Have you ever seen an ibis? If you do, it is said to bring good luck, especially if you wear one of the bird’s feathers. Perhaps, this is just what we need for the New Year. Don’t you agree that Americans could use some good luck? My beautiful granddaughter was amazed the other day as she looked out of her window to see not one, but sixteen of these sacred birds. I hope one of them left a feather for good luck!

The ibis is related to the heron and stork family. White ibises are considered “wetland birds,” as they are found around water in marshes and other wetland areas. They are found foraging for small fish and crustaceans in shallow areas of water, even in yards or parks in Southern Florida. This bird is easily identifiable by its long, slender, curved bill and its reddish pink legs. It is “larger than a Cattle Egret, but smaller than a Great Egret.”

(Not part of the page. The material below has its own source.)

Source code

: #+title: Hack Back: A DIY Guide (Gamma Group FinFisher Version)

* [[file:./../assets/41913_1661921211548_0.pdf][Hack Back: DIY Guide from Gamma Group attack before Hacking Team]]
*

The white ibis is most commonly found in Florida, and the Caribbean, but their range includes Baja, California and south to the coasts of Mexico. They have even been found in Columbia and Venezuela. During non-breeding season, they may be seen in states outside their typical range of habitation, such as East Texas and north to Virginia.

The American white ibis is largely monogamous, but the male, after mating with its monogamous partner, will sometimes mate with other females which ensures the success of maintaining its numbers. However, the human impact on male fertility is the result of a pollutant methylmercury, a known neurotoxin. Not only were males less fertile, but male to male copulation was increased by 55% as a result of this pollutant.

The ibis was revered by the ancient Egyptians as a symbol of the Moon god Thoth. Priests raised and sacrificed millions of ibises to their Moon god. Even the Pharaohs were buried with their sacred ibises to ensure entry into the afterlife. At the University of Miami, the ibis named Sebastian is their mascot. Sebastian became the official mascot in 1958 when a student wore an ibis suit and performed at a football game. However, there is a deeper meaning to selecting an ibis as a mascot. It is said in Native American folklore that the ibis, warning of danger, is the last to seek shelter prior to a hurricane and the first to emerge after it passes.

Therefore, the ibis is not only a bearer of good fortune, but can foretell danger as well. It is, indeed, a strange, even magical bird. May it bring us good luck in 2021!